#### [Written task]
Reproduce every line of the records below without any change, but leave out the pictures.

#### [Information provided]

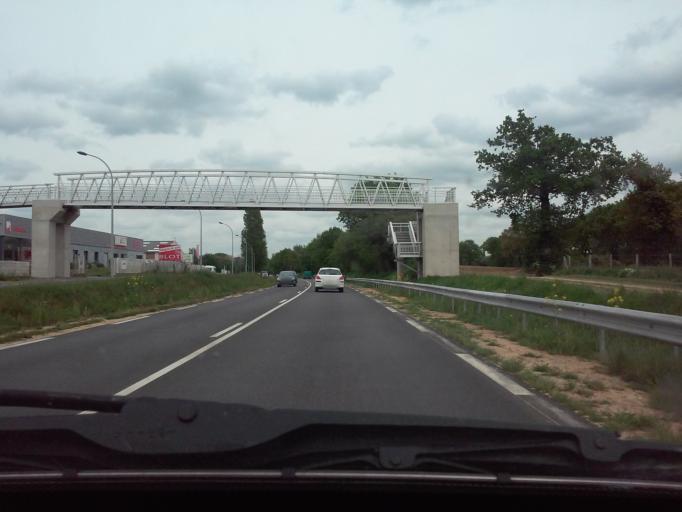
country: FR
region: Brittany
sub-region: Departement d'Ille-et-Vilaine
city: Montgermont
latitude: 48.1503
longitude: -1.7158
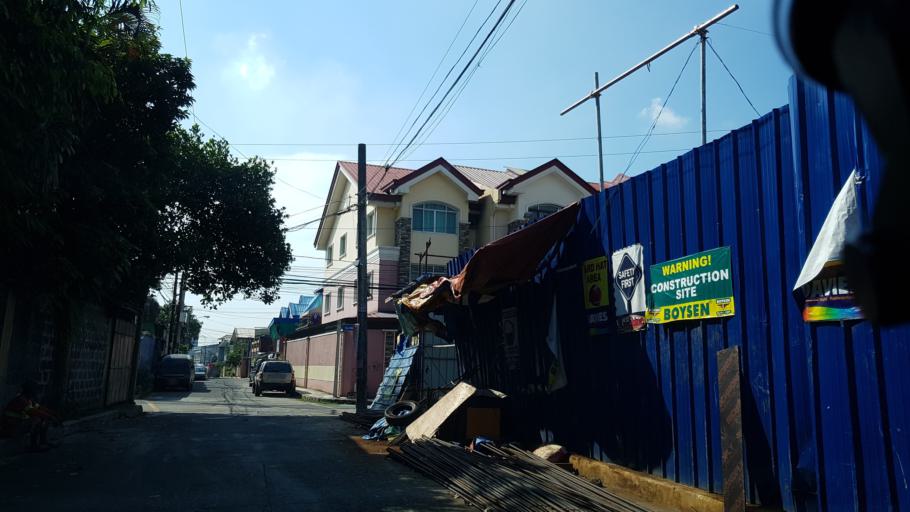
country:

#### [Correct response]
country: FR
region: Brittany
sub-region: Departement d'Ille-et-Vilaine
city: Montgermont
latitude: 48.1503
longitude: -1.7158
country:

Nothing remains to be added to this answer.